Organorhodium‐Functionalized Periodic Mesoporous Organosilica: High Hydrophobicity Promotes Asymmetric Transfer Hydrogenation in Aqueous Medium

Abstract

Three organosilica-bridged periodic mesoporous organosilicas were prepared by the immobilization of a chiral N-sulfonylated diamine-based organorhodium complex within their silicate network. Structural analysis and characterization confirmed their well-defined single-site active rhodium centers, whilst electron microscopy revealed their highly ordered hexagonal mesostructures. Among these three different organosilica-bridged periodic mesoporous organosilicas, the ethylene-bridged periodic mesoporous organosilica catalyst exhibited excellent heterogeneous catalytic activity and high enantioselectivity in the aqueous asymmetric transfer hydrogenation of aromatic ketones.

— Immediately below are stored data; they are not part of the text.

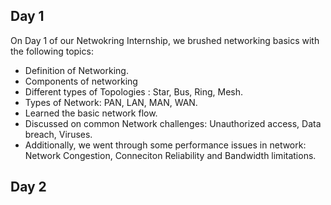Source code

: ## Day 1

On Day 1 of our Netwokring Internship, we brushed networking basics with the following topics:
- Definition of Networking.
- Components of networking
- Different types of Topologies : Star, Bus, Ring, Mesh.
- Types of Network: PAN, LAN, MAN, WAN.
- Learned the basic network flow.
- Discussed on common Network challenges: Unauthorized access, Data breach, Viruses.
- Additionally, we went through some performance issues in network: Network Congestion, Conneciton Reliability and Bandwidth limitations.


## Day 2

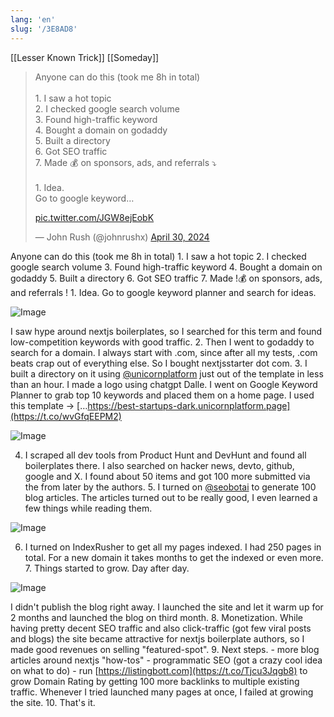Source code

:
 ```yaml
---
lang: 'en'
slug: '/3E8AD8'
---
```


[[Lesser Known Trick]] [[Someday]]

<blockquote class="twitter-tweet">

Anyone can do this (took me 8h in total)<br/><br/>1. I saw a hot topic<br/>2. I checked google search volume<br/>3. Found high-traffic keyword<br/>4. Bought a domain on godaddy<br/>5. Built a directory<br/>6. Got SEO traffic<br/>7. Made 💰 on sponsors, ads, and referrals ⤵<br/><br/>1. Idea.<br/>Go to google keyword…

<a href="https://t.co/JGW8ejEobK">pic.twitter.com/JGW8ejEobK</a>

&mdash; John Rush (@johnrushx) <a href="https://twitter.com/johnrushx/status/1785358653022675009?ref_src=twsrc%5Etfw">April 30, 2024</a>

</blockquote>

Anyone can do this (took me 8h in total) 1. I saw a hot topic 2. I checked google search volume 3. Found high-traffic keyword 4. Bought a domain on godaddy 5. Built a directory 6. Got SEO traffic 7. Made !💰 on sponsors, ads, and referrals ! 1. Idea. Go to google keyword planner and search for ideas.

![Image](https://pbs.twimg.com/media/GMbdhW2XoAIpXWn?format=png&name=small)

I saw hype around nextjs boilerplates, so I searched for this term and found low-competition keywords with good traffic. 2. Then I went to godaddy to search for a domain. I always start with .com, since after all my tests, .com beats crap out of everything else. So I bought nextjsstarter dot com. 3. I built a directory on it using [@unicornplatform](https://twitter.com/unicornplatform) just out of the template in less than an hour. I made a logo using chatgpt Dalle. I went on Google Keyword Planner to grab top 10 keywords and placed them on a home page. I used this template -> […https://best-startups-dark.unicornplatform.page](https://t.co/wvGfqEEPM2)

![Image](https://pbs.twimg.com/media/GMbdpeOXIAEEus-?format=png&name=small)

4. I scraped all dev tools from Product Hunt and DevHunt and found all boilerplates there. I also searched on hacker news, devto, github, google and X. I found about 50 items and got 100 more submitted via the from later by the authors. 5. I turned on [@seobotai](https://twitter.com/seobotai) to generate 100 blog articles. The articles turned out to be really good, I even learned a few things while reading them.

![Image](https://pbs.twimg.com/media/GMbdxYUWIAAffiV?format=png&name=small)

6. I turned on IndexRusher to get all my pages indexed. I had 250 pages in total. For a new domain it takes months to get the indexed or even more. 7. Things started to grow. Day after day.

![Image](https://pbs.twimg.com/media/GMbeAiUXsAALMOe?format=png&name=small)

I didn't publish the blog right away. I launched the site and let it warm up for 2 months and launched the blog on third month. 8. Monetization. While having pretty decent SEO traffic and also click-traffic (got few viral posts and blogs) the site became attractive for nextjs boilerplate authors, so I made good revenues on selling "featured-spot". 9. Next steps. - more blog articles around nextjs "how-tos" - programmatic SEO (got a crazy cool idea on what to do) - run [https://listingbott.com](https://t.co/Tjcu3Jqgb8) to grow Domain Rating by getting 100 more backlinks to multiple existing traffic. Whenever I tried launched many pages at once, I failed at growing the site. 10. That's it.
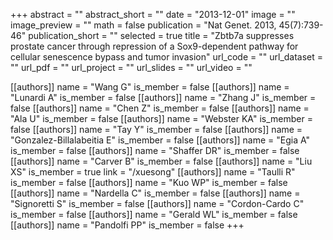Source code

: +++
abstract = ""
abstract_short = ""
date = "2013-12-01"
image = ""
image_preview = ""
math = false
publication = "Nat Genet. 2013, 45(7):739-46"
publication_short = ""
selected = true
title = "Zbtb7a suppresses prostate cancer through repression of a Sox9-dependent pathway for cellular senescence bypass and tumor invasion"
url_code = ""
url_dataset = ""
url_pdf = ""
url_project = ""
url_slides = ""
url_video = ""

[[authors]]
    name = "Wang G"
    is_member = false
[[authors]]
    name = "Lunardi A"
    is_member = false
[[authors]]
    name = "Zhang J"
    is_member = false
[[authors]]
    name = "Chen Z"
    is_member = false
[[authors]]
    name = "Ala U"
    is_member = false
[[authors]]
    name = "Webster KA"
    is_member = false
[[authors]]
    name = "Tay Y"
    is_member = false
[[authors]]
    name = "Gonzalez-Billalabeitia E"
    is_member = false
[[authors]]
    name = "Egia A"
    is_member = false
[[authors]]
    name = "Shaffer DR"
    is_member = false
[[authors]]
    name = "Carver B"
    is_member = false
[[authors]]
    name = "Liu XS"
    is_member = true
    link = "/xuesong"
[[authors]]
    name = "Taulli R"
    is_member = false
[[authors]]
    name = "Kuo WP"
    is_member = false
[[authors]]
    name = "Nardella C"
    is_member = false
[[authors]]
    name = "Signoretti S"
    is_member = false
[[authors]]
    name = "Cordon-Cardo C"
    is_member = false
[[authors]]
    name = "Gerald WL"
    is_member = false
[[authors]]
    name = "Pandolfi PP"
    is_member = false
+++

This superior catalytic performance was attributed to its salient hydrophobicity, whilst its comparable enantioselectivity relative to the homogeneous catalyst was derived from the confined nature of the chiral organorhodium catalytic sites. Furthermore, this ethylene-bridged periodic mesoporous organosilica could be conveniently recovered and reused at least 12 times without the loss of its catalytic activity. This feature makes this catalyst attractive for practical organic synthesis in an environmentally friendly manner. This study offers a general way of optimizing the bridged organosilica moiety in periodic mesoporous organosilicas, thereby enhancing its catalytic activity in heterogeneous catalysis.